La première des 36 journées d’audience a été consacrée au début de la présentation de l’affaire par le parquet, qui estime que Mme Støjberg a violé la Convention européenne sur les droits de l’homme en ordonnant la séparation de couples de demandeurs d’asile, dont certains avaient des enfants, lorsque la femme est mineure. En 2016, 23 couples, dont la différence d’âge était majoritairement peu importante, avaient été séparés, sans examen individuel de leur dossier, en vertu de la consigne donnée par la ministre libérale.

Ce procès devant la cour spéciale, composée de 26 juges et réunie exclusivement pour juger des membres du gouvernement, anciens ou actuels, "est le premier […] en 25 ans, et avant il y a eu seulement un cas comparable […], c'est historique", selon Frederik Waage, professeur de droit à l'Université du Danemark du Sud.

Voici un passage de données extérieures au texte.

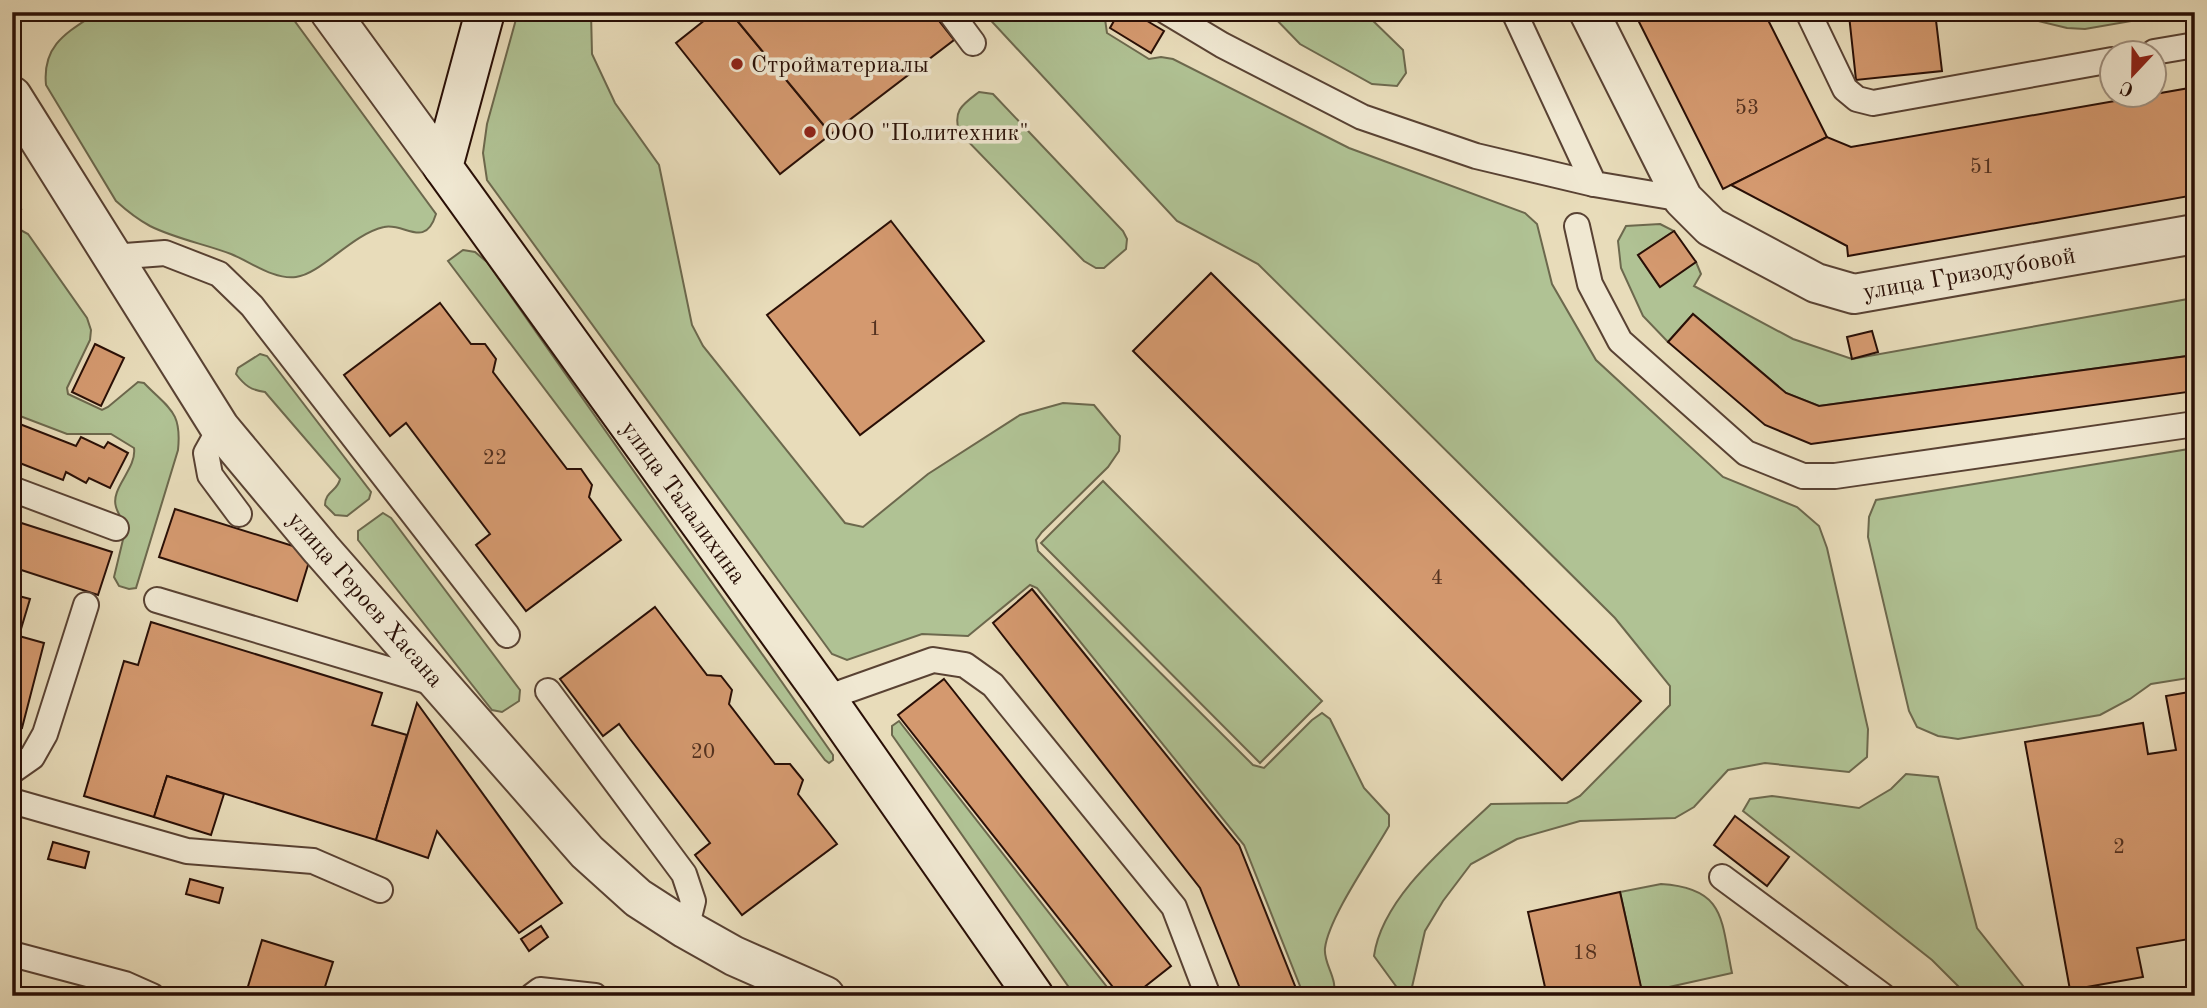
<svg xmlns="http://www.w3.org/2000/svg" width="2207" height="1008" font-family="'Old Standard TT',serif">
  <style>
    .green { fill: #b0c294; stroke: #6c684d; stroke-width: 2 }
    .building { fill: #d4996f; stroke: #290f06; stroke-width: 2 }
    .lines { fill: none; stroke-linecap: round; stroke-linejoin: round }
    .service-casing { stroke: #594233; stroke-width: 28 }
    .minor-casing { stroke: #594233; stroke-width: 42 }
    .secondary-casing { stroke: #290f06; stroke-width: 42 }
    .service { stroke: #f0e8d2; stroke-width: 24 }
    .minor { stroke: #f0e8d2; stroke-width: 38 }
    .secondary { stroke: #f0e8d2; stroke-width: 38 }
    .poi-dot { fill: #8f2418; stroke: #f0e8d2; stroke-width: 2.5 }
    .labels { text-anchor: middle; stroke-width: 7; stroke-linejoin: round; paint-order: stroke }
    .number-label { font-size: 21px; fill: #543220 }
    .poi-label { font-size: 24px; fill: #290f06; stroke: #f0e8d2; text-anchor: start }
    .street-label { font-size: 24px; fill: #290f06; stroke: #f0e8d2 }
  </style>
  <rect width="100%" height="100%" fill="#e8dcba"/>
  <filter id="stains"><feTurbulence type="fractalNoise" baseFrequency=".00286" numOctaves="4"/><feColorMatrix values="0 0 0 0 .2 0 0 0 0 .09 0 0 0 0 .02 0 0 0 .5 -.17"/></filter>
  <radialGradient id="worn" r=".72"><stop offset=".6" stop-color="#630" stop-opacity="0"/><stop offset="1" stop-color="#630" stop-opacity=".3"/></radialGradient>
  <g class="green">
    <path d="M98,12H288L436,214C425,250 404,222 384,227C352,234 321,274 296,277C274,280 251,262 231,254C205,244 176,239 150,226C137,219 127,211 116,201L46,85C42,44 68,32 98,12Z"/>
    <path d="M518,12H591L592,54L615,103L659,165L692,325L703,346L845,523L863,527L928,474L1020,415L1063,403L1094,405L1120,436L1119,451L1108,467L1042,532L1036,540L1038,551L1253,765L1264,768L1312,720L1322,713L1330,719L1364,788L1389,815V826C1372,856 1329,917 1325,948C1323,964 1339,979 1333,996H1304L1244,845L1037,588L1030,585L968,636L922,634L847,660L832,654L487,180L483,153L487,124Z"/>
    <path d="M983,12H1104L1107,33L1149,59L1161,57L1173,59L1349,148L1525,213L1537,224L1552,284L1596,360L1723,477L1797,507L1819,526L1827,548L1868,729L1867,757L1849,772L1765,763L1728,770L1694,807L1675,818L1580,821L1517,839L1471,864L1443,901L1425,931L1412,987L1405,991L1398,989L1374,956C1382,897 1450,843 1491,804L1567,803L1580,796L1670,705V686L1615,618L1258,264L1177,221Z"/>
    <polygon points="1269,12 1364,12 1403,50 1406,73 1397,86 1372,84 1300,44"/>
    <polygon points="2001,12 2183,12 2085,29 2067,28"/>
    <path d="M979,92L993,94L1123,231L1127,239L1126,249L1104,268H1096L1084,261L959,132C953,110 962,105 979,92Z"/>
    <polygon points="1660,224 1674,231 1638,255 1659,286 1696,262 1701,274 1694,286 1793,339 1852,359 2188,299 2195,355 1819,406 1786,393 1693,314 1668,342 1643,316 1621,268 1618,241 1626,226"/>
    <path d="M15,227L28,234L87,318L91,330L90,340L67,388L68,394L102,410L108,407L138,382L144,383C169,409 182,411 178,450L136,588L129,589L119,586L114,577L126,527C123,521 118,514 116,507C110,488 137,469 134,448L111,434H67L12,413V228Z"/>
    <polygon points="463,250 475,252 487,262 833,755 833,760 829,763 825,760 448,261"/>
    <path d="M260,354L267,356L371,492L369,499L347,516L335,515L325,505C325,491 338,491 340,479L265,392C251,390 245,386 236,374L238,368Z"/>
    <polygon points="2195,448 2195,677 2151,684 2130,699 2100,715 1958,739 1938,736 1917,727 1909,711 1868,537 1869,517 1876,500"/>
    <polygon points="1103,481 1322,701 1260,763 1041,543"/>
    <polygon points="383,513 391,518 520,690 519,701 502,712 492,710 358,540 358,531"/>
    <polygon points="899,721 1114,996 1075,996 892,735 892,726"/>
    <polygon points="1906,774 1938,777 1977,928 2031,996 1968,996 1932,960 1743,811 1750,799 1772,796 1859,808 1891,789"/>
    <path d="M1661,884C1726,888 1721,920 1732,973L1642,993L1620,892Z"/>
  </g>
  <g class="building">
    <polygon points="715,12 730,12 831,134 780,174 676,43"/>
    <polygon points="730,12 932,12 954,40 831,134"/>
    <polygon points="1119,12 1132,12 1164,31 1151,53 1110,28"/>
    <polygon points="1634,12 1764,12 1827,137 1723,189"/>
    <polygon points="1873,12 1935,12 1942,71 1856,80 1849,15"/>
    <polygon points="2195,87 2195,195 1848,256 1847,246 1731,185 1827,137 1851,147"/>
    <polygon points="12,197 21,209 12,215"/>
    <polygon points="891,221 984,341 860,435 767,315"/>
    <polygon points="1674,231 1696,262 1660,287 1638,255"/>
    <polygon points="1211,273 1641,701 1562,780 1133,351"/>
    <polygon points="440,303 471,344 485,344 496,359 493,372 567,469 581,469 592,485 589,497 621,540 526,611 476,545 490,534 406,423 390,436 344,375"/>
    <polygon points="1693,314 1786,393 1819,406 2195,355 2195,391 1811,444 1765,425 1668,342"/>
    <polygon points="1872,331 1878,352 1852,359 1847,337"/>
    <polygon points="95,344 124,358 101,406 72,392"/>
    <polygon points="12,421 76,446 81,437 104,448 108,442 128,453 110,488 89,478 86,483 66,472 63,480 12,460"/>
    <polygon points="175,509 312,552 297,601 159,557"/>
    <polygon points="12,520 112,552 98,595 12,567"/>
    <polygon points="12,572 21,575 15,595 30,599 12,659"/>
    <polygon points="1032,589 1239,845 1299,996 1243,996 1200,888 993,623"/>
    <polygon points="655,607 707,675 721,676 732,690 729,704 775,764 790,764 803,780 798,794 837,844 742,915 695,855 710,843 630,739 619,724 603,736 560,679"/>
    <polygon points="151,622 382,693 372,725 407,735 376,840 167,776 154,817 84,796 124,661 138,665"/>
    <polygon points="19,636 44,643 22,728 12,725 12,659"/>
    <polygon points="944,679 1171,966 1133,996 1120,996 898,715"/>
    <polygon points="2195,691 2195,938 2137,948 2143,977 2070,990 2025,742 2143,723 2148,754 2176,750 2166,696"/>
    <polygon points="417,703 562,903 519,933 437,831 428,858 376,840"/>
    <polygon points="167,776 224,794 211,835 154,817"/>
    <polygon points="1735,816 1789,857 1767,886 1714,845"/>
    <polygon points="53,842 89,852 85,868 48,859"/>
    <polygon points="190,879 223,888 219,903 186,894"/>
    <polygon points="1620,892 1643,996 1547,996 1528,912"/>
    <polygon points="541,926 548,937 529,951 521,939"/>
    <polygon points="262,940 333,962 322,996 257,996 246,993"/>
  </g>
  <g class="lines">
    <defs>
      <g id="service">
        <polyline points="950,12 973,43"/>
        <polyline points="1167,12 1222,45 1362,117 1476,156 1594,184"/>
        <polyline points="1514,12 1594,184 1683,199"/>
        <polyline points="1808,12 1845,89 1857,99 1873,103 2112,60"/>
        <polyline points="2154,52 2195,45"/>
        <polyline points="1577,226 1590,284 1620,341 1746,453 1803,476 1835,476 2195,424"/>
        <polyline points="112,257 165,253 219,274 252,306 507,635"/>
        <polyline points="220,428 206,453 210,475 239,514"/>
        <polyline points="12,489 116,528"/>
        <polyline points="157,600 437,684"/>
        <polyline points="548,691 684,874 693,901 686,929"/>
        <polyline points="826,698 933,660 965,665 993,685 1174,907 1208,996"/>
        <polyline points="12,771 32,757 45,734 86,605"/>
        <polyline points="12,801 187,851 313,861 380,890"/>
        <polyline points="1722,877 1883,996"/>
        <polyline points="12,954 125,984 152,996"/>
        <polyline points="532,996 540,990 595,996"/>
      </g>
      <g id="minor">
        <polyline points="330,12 443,167"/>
        <polyline points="1589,12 1683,199 1711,227 1816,283 1854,294 2195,234"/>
        <polyline points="12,96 220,428 321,549 587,852 638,898 686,929 734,956 825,996"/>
      </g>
      <polyline id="secondary" points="485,12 443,167 826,698 1034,996"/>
    </defs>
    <use href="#service" class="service-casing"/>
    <use href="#minor" class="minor-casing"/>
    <use href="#secondary" class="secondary-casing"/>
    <use href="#service" class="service"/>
    <use href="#minor" class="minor"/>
    <use href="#secondary" class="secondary"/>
  </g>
  <g class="poi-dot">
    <circle cx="737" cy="64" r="7"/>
    <circle cx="810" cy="132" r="7"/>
  </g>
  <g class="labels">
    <g class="number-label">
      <text x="1747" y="114">53</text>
      <text x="1982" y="173">51</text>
      <text x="875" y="335">1</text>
      <text x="495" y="464">22</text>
      <text x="1437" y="584">4</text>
      <text x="703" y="758">20</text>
      <text x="2119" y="853">2</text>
      <text x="1585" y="959">18</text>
    </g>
    <g class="poi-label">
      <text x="751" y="72">Стройматериалы</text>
      <text x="824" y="140">ООО "Политехник"</text>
    </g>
    <g class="street-label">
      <text transform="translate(1969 273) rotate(-10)" y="8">улица Гризодубовой</text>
      <text transform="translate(684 502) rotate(54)" y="8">улица Талалихина</text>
      <text transform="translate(366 599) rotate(49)" y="8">улица Героев Хасана</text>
    </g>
  </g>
  <rect width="2207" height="1008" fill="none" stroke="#e8dcba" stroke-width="42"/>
  <rect x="14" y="14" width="2179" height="980" fill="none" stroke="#290f06" stroke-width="3.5"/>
  <rect x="21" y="21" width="2165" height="966" fill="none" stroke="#290f06" stroke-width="2"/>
  <g transform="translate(2133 74) rotate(202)"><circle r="33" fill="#f0e8d2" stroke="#a09180" stroke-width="2"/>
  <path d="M0-5L12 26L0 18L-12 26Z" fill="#8f2418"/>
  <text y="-10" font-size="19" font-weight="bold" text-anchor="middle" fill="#290f06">С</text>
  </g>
  <rect width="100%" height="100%" filter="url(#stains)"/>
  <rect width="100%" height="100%" fill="url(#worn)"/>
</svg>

"Je m'attends évidemment à être innocentée", a déclaré à son arrivée au tribunal l'ancienne ministre de 48 ans, qui doit témoigner à partir du 13 septembre. En février, dans son discours au Parlement, qui conformément à la procédure a adopté l'acte d'accusation préliminaire, l'ancienne vedette du parti libéral avait estimé avoir "fait ce qui, selon [elle] , était la seule chose politique et humaine à faire" pour lutter contre les mariages d'enfants forcés. "Imaginez que vous arriviez dans un pays comme le Danemark, un pays de parité, en tant que jeune fille victime d'un mariage forcé, et que vous découvriez que, au lieu de vous donner la possibilité de rompre votre mariage forcé, l'État vous y force en vous logeant ensemble dans un centre d'asile", avait-elle plaidé.

Ministre de l’Immigration de 2015 à 2019 dans un gouvernement de centre droit soutenu par l’extrême droite, elle s’enorgueillit d’avoir fait adopter plus de 110 amendements restreignant les droits des étrangers.